Germinal Matrix Hemorrhage: Intraventricular Hemorrhage in Very-Low-Birth-Weight Infants: The Independent Role of Inherited Thrombophilia Original Contributions; Clinical Sciences
Germinal Matrix Hemorrhage: Intraventricular Hemorrhage in Very-Low-Birth-Weight Infants: The Independent Role of Inherited Thrombophilia [Original Contributions; Clinical Sciences]
Background and Purpose—
The etiology of germinal matrix hemorrhage–intraventricular hemorrhage (GMH-IVH) is multifactorial and the role of genetic polymorphisms is unclear. The aim of this prospective study was to evaluate prothrombotic genetic mutations as independent risk factors for the development of all grades of GMH-IVH in very-low-birth-weight infants.
The presence of both factor V Leiden and prothrombin gain-of-function gene mutations were prospectively assessed in 106 very-low-birth-weight infants.

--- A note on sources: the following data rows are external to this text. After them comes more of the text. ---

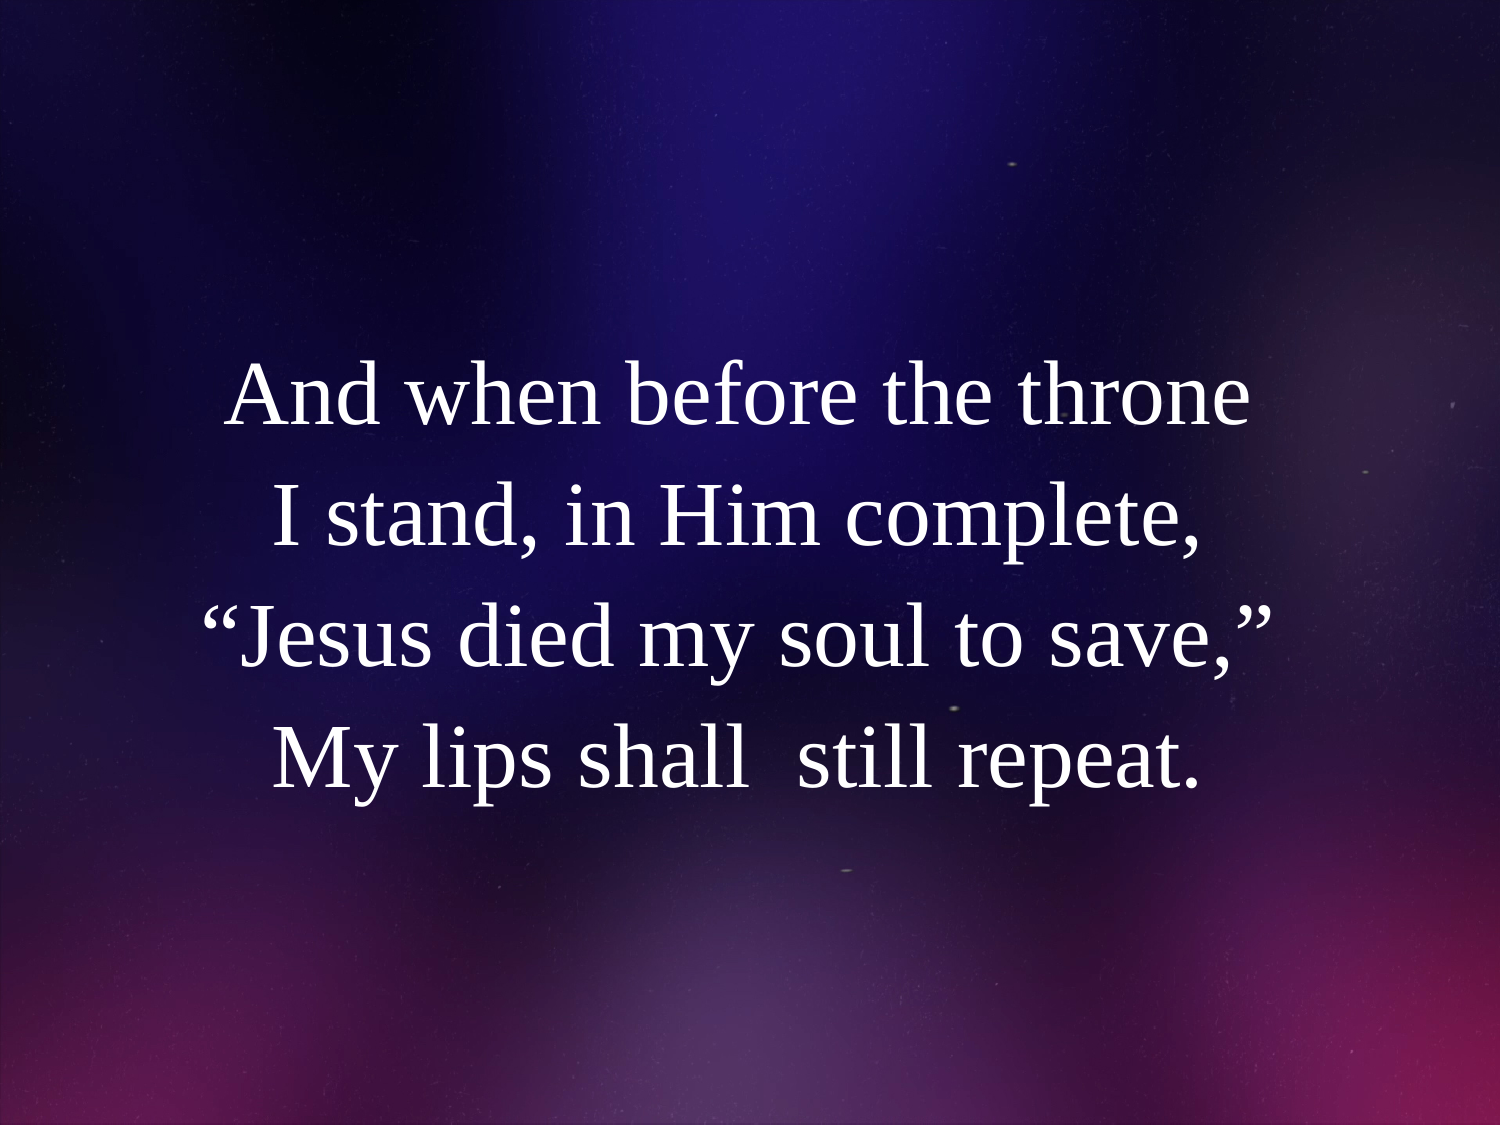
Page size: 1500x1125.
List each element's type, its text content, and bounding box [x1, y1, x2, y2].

title And when before the throne I stand, in Him complete, “Jesus died my soul to save,” My lips shall still repeat. [112, 525, 1388, 713]
picture [0, 0, 1500, 1125]
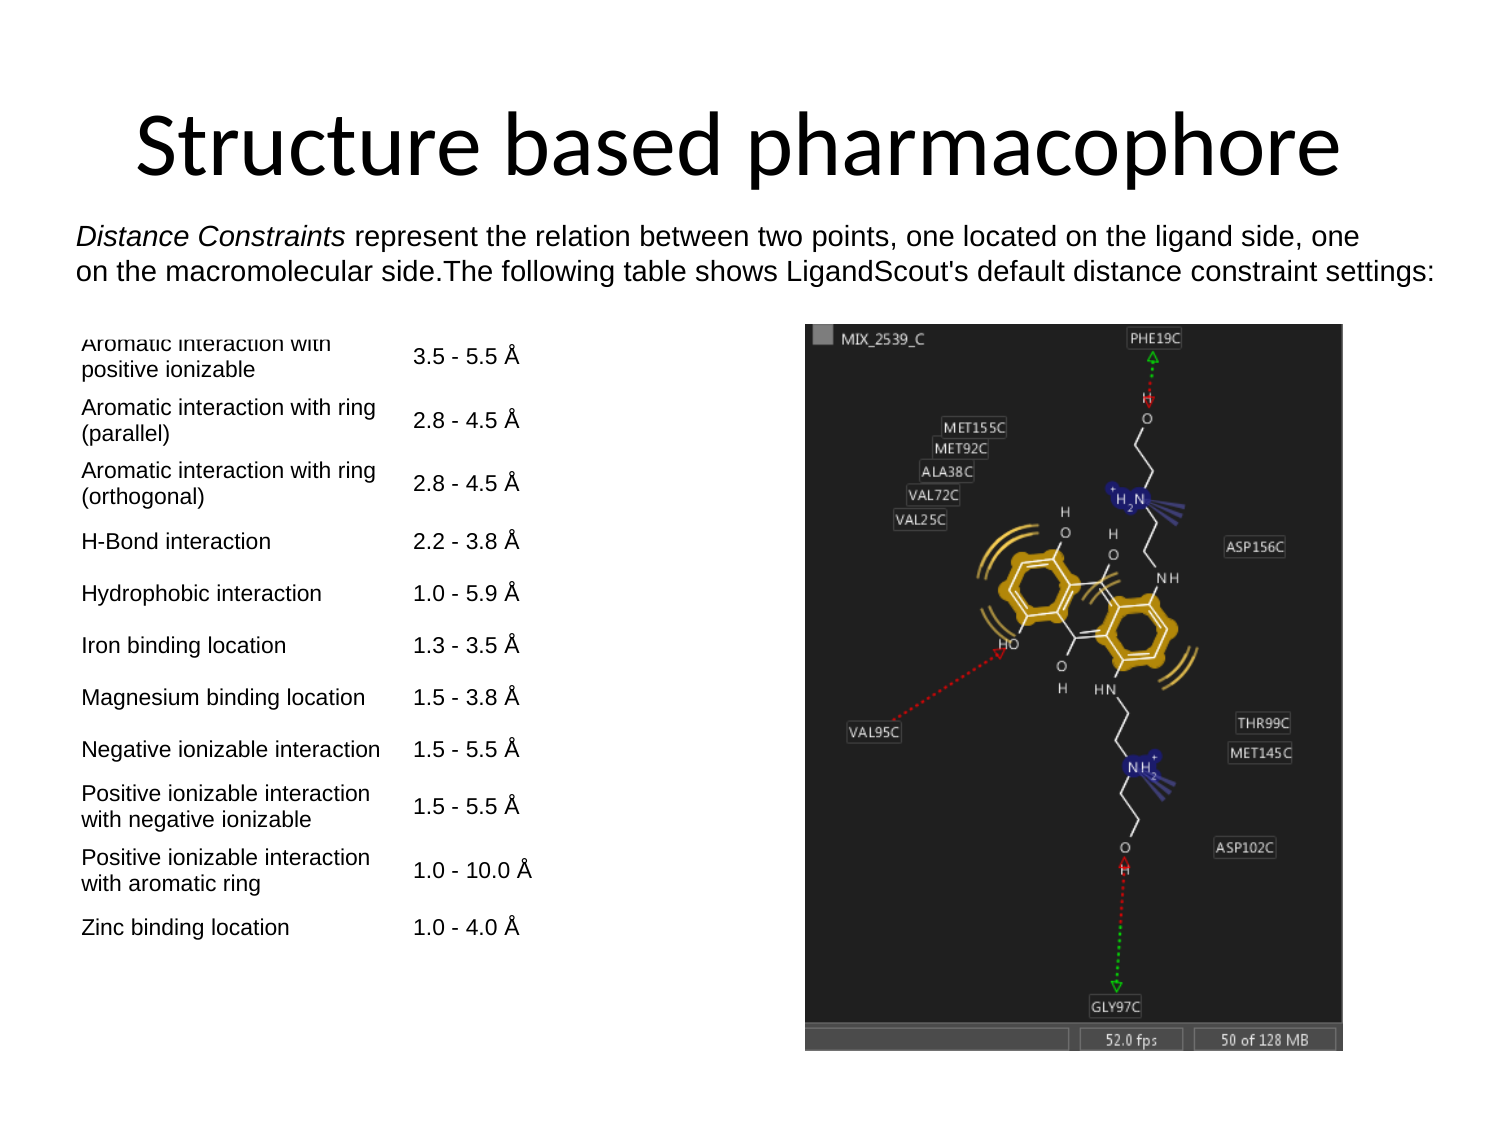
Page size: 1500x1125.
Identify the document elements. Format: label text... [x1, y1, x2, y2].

table_cell 2.8 - 4.5 Å [407, 452, 800, 515]
table_cell 1.3 - 3.5 Å [407, 619, 800, 671]
table_cell Negative ionizable interaction [75, 723, 407, 775]
table_cell H-Bond interaction [75, 515, 407, 567]
table_cell Positive ionizable interaction with negative ionizable [75, 775, 407, 838]
table_cell Zinc binding location [75, 902, 407, 954]
table_cell Magnesium binding location [75, 671, 407, 723]
table_cell 1.5 - 5.5 Å [407, 775, 800, 838]
table_cell 1.5 - 3.8 Å [407, 671, 800, 723]
picture [805, 324, 1343, 1051]
table_cell Aromatic interaction with ring (orthogonal) [75, 452, 407, 515]
table_cell 1.0 - 10.0 Å [407, 838, 800, 902]
table_cell 2.8 - 4.5 Å [407, 388, 800, 452]
table_cell 1.0 - 5.9 Å [407, 567, 800, 619]
table_cell Iron binding location [75, 619, 407, 671]
text_box Distance Constraints represent the relation between two points, one located on the ligand side, one on the macromolecular side.The following table shows LigandScout's default distance constraint settings: [75, 210, 1438, 340]
table_cell Hydrophobic interaction [75, 567, 407, 619]
title Structure based pharmacophore [75, 45, 1425, 210]
table_cell 1.5 - 5.5 Å [407, 723, 800, 775]
table_header 3.5 - 5.5 Å [407, 340, 800, 388]
table_header Aromatic interaction with positive ionizable [75, 340, 407, 388]
table_cell Positive ionizable interaction with aromatic ring [75, 838, 407, 902]
table_cell 2.2 - 3.8 Å [407, 515, 800, 567]
table_cell 1.0 - 4.0 Å [407, 902, 800, 954]
table_cell Aromatic interaction with ring (parallel) [75, 388, 407, 452]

Infants with GMH-IVH were compared to those without GMH-IVH according to genetic and clinical characteristics.
Twenty-two out of 106 infants had GMH-IVH develop (20.7%). Infants with GMH-IVH had significantly lower gestational ages and birth weights. In the multivariate Poisson regression model, the prevalence of GMH-IVH appeared to be inversely related to gestational age, with a risk ratio of 0.83 (95% CI, 0.72–0.97; P=0.02) per week. Risk ratio of GMH-IVH for carriers of either prothrombotic mutation was 2.65 (95% CI, 1.23–5.72; P=0.01), similar to the risk ratio associated with need for resuscitation at birth (2.30; 95% CI, 1.02–5.18; P=0.04).
Very-low-birth-weight infants who are carriers for either prothrombotic mutations are at increased risk for development of GMH-IVH. Genetic factors act as independent risk factors of the same magnitude as other known risk factors.